# Information Theory

## Objectives

This assignment is designed to:

• help you become more fluent with the terminology and the techniques of the course
• give you an opportunity to work with some real text data in the context of probability and information theory
• help you get started conceiving design patterns for implementing probabilistic models

## Exercises

Show your work. Be clear and concise. This assignment should be typed.

### Information Theory

[20 points]

(Adapted from: Manning & Schuetze, exercise 2.13)

Prove the following equality: $H_c(X,q) = E_p (log \frac{1}{q(x)})$ To help, note the following: $H_c(X,q) = H(X) + KL(p||q)$ and $-\sum_x p(x)log(q(x)) = E_p (log \frac{1}{q(x)})$

Be sure to apply good proof technique: justify each step in your proofs; set up your proofs in two-column format, with each step showing a statement on the left and a justification on the right.

## Programming Exercise

The requirement for the programming part of the assignment is to learn distributions over characters for three texts of your choice and to compute important information-theoretic functions on those distributions:

• Choose three digital text documents, each at least 1000 words long, such that two are from a similar source (e.g., chapters of the same book, books by the same author, talks from the same venue, etc.) and the third is from a dissimilar source (e.g., by a different author, in a different language, etc.).
• [20 points] Distributions as bar charts: Produce bar charts representing the distributions over characters for each of your texts.
• [30 points] Entropy: Report the entropy of the distribution of characters for each of your texts. Use base 2 logarithms for the Entropy calculation.
• Remember that $0 \cdot log(0)$ is always defined to be 0.
• [30 points] K-L Divergence: Report the K-L divergence of the character distribution for each pair of your chosen texts. Be sure to compute the K-L divergence in each direction (text 1 vs. text 2 and vice versa) for each pair of texts.
• Use base 2 logarithms for the K-L Divergence calculation.
• When implementing the K-L divergence of two distributions (call them p and q), you will want to avoid dividing by zero probabilities in q. To avoid such problems, you should “smooth” q by iterating over the support of p to notice any zeros in q. Be sure to copy q, replace any zero probability with a small quantity epsilon (use 1.0e-10), and then re-normalize the distribution after smoothing (to maintain the sum-to-1 property). Work with a copy of q; otherwise, you will permanently affect the distribution each time you compare models, which is undesirable.

### Coding Considerations

• Select a language and environment of your choice. Be able to briefly justify your choice
• Plan to stick with that language and environment for the duration of the course.
• Build classes that you can reuse in future projects

## Report

• Your work and solutions for the exercises
• URLs for the documents you selected
• The data itself. If too large (longer than a page), include just a brief description instead; e.g., “The Project Gutenberg copy of David Copperfield”.
• The per-document character distributions as bar charts over characters. Use at most one page per bar chart.
• The computed entropy and divergence values
• Your code (just the classes you implemented)

TASKS TO PERFORM:
- 1) In the information theory assignment, what value should replace a zero probability in q when smoothing it?
- 2) Repeat the information theory assignment word for word from "Be sure to apply" to "over characters for each of your texts.".

ENTRIES PROVIDED:
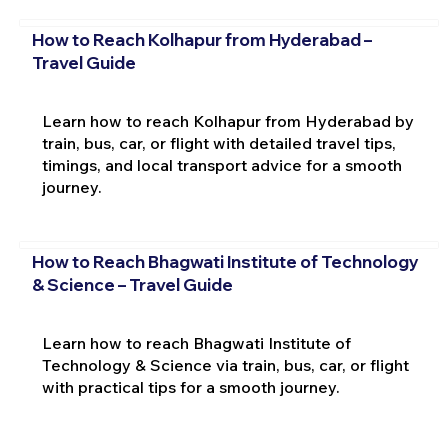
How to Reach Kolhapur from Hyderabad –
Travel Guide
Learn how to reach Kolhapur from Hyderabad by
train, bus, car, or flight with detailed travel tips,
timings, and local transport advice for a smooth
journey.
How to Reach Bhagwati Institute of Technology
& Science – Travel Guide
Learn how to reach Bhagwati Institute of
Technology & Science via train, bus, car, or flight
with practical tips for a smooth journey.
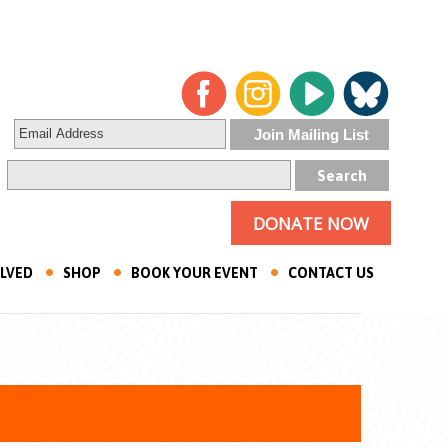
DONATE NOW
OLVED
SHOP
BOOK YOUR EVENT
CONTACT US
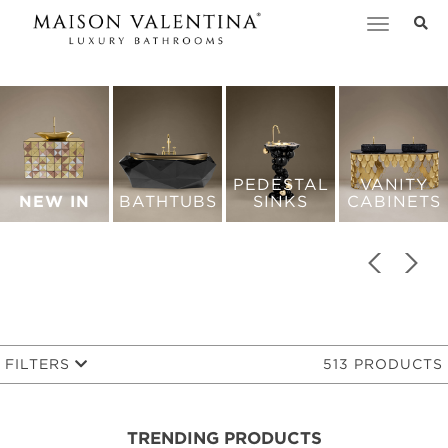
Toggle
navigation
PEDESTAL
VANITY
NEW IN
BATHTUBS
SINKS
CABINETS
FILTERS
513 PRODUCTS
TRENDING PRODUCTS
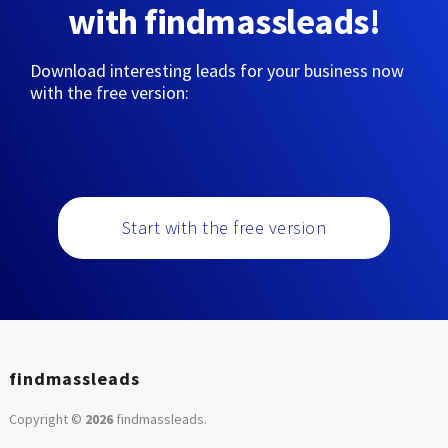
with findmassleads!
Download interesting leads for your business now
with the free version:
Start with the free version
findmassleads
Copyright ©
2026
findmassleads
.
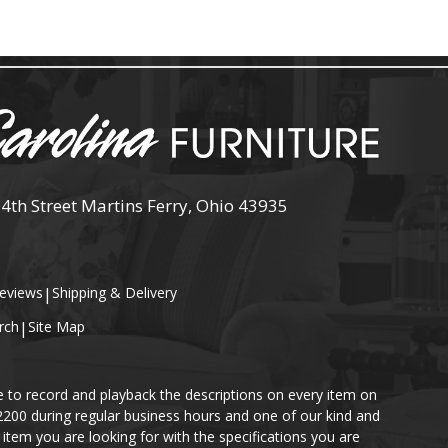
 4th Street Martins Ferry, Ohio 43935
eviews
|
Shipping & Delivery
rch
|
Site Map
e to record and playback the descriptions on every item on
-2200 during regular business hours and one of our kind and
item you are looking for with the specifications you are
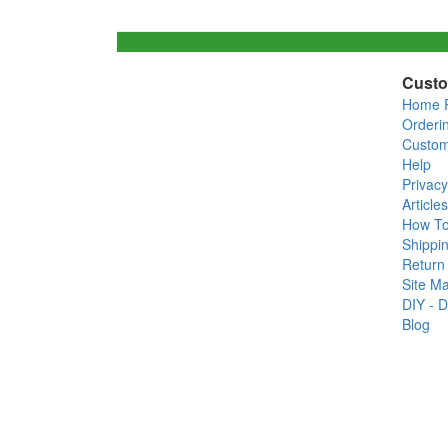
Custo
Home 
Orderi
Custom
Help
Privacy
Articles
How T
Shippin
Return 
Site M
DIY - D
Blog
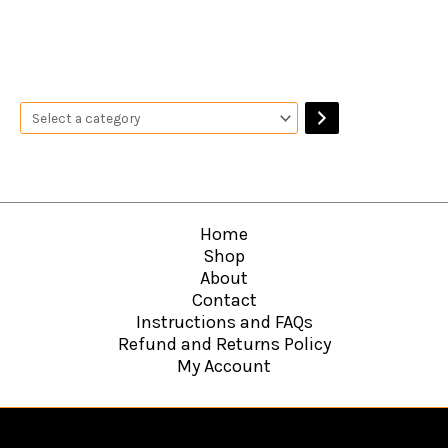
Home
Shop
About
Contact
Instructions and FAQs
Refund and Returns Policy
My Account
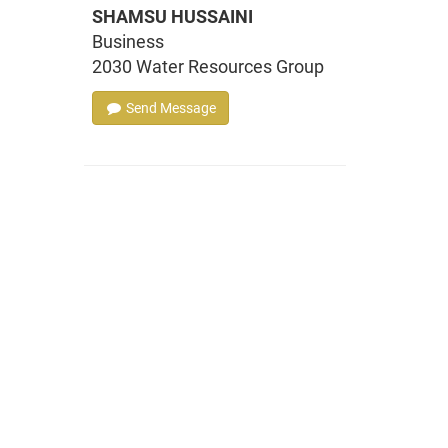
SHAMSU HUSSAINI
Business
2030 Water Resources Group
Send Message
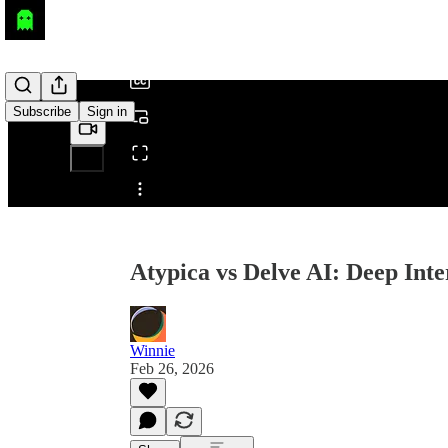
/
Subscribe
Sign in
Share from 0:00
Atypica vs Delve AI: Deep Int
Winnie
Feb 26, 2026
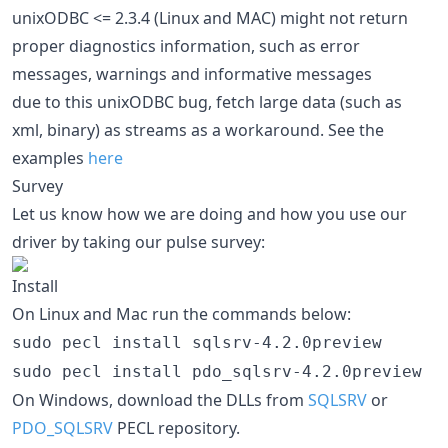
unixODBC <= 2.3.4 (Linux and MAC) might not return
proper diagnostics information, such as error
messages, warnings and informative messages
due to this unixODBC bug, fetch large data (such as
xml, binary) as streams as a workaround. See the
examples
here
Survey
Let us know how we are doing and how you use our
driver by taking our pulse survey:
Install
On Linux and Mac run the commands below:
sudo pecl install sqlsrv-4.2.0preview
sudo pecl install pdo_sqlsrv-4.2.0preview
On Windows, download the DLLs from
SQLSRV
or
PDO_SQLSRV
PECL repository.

SOLUTIONS PER TASK:
- 1) 1.0e-10

- 2)
Be sure to apply good proof technique: justify each step in your proofs; set up your proofs in two-column format, with each step showing a statement on the left and a justification on the right.

## Programming Exercise

The requirement for the programming part of the assignment is to learn distributions over characters for three texts of your choice and to compute important information-theoretic functions on those distributions:

• Choose three digital text documents, each at least 1000 words long, such that two are from a similar source (e.g., chapters of the same book, books by the same author, talks from the same venue, etc.) and the third is from a dissimilar source (e.g., by a different author, in a different language, etc.).
• [20 points] Distributions as bar charts: Produce bar charts representing the distributions over characters for each of your texts.